Airpower offers no costless panacea. An air campaign too would cost U.S. lives, though by the dozen rather than by the thousand as in the case of a ground war. Nor can an air campaign alone assure the downfall of Saddam Hussein, or the destruction of any sizeable part of the Iraqi army. To do that, not thousands but tens of thousands of air sorties would be needed, dramatically increasing the casualty toll for the United States, as well as for the Iraqis. Actually even if the entire Iraqi army could magically be destroyed, it would be a major strategic error to do so, for that could merely accelerate the advent of the next confrontation in the region. With Iraq eliminated as a military power, neither Syria nor Iran would any longer be restrained on that score, and both are powers that need to be restrained at all times.

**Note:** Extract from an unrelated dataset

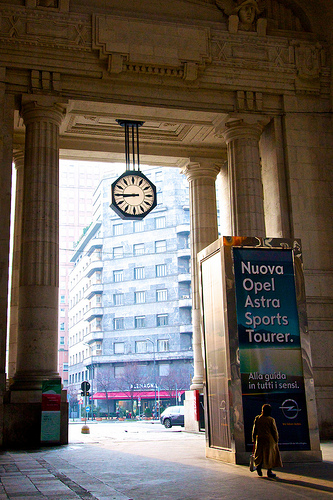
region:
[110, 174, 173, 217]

Moreover, even a perfect air campaign can only be an interim solution to the underlying problem of Iraqi military power and missile and nuclear proliferation that rightly agitates many observers around the world. If laxity, greed and corruption continue to allow the flow of dangerous technologies and heavy weapons to Iraq as to other countries of the "violent zone," it will not help much to have destroyed Iraq's military industries.

If by contrast, a truly strict and broadly comprehensive prohibition of all exports, of all weapons and all military-related technologies is finally imposed on the entire violent zone (giving up the billions of dollars of U.S. weapons exports now planned), it will not matter much if Iraq's current military-industrial facilities are left in place. At a time when thousands of Americans face the prospect of death and injury in a distant land, it is our obligation to seriously consider that better alternative to war.

Edward Luttwak holds the Burke Chair in Strategy at the Center for Strategic and International Studies. His book, "Strategy: The Logic of War and Peace," is published by Harvard University Press.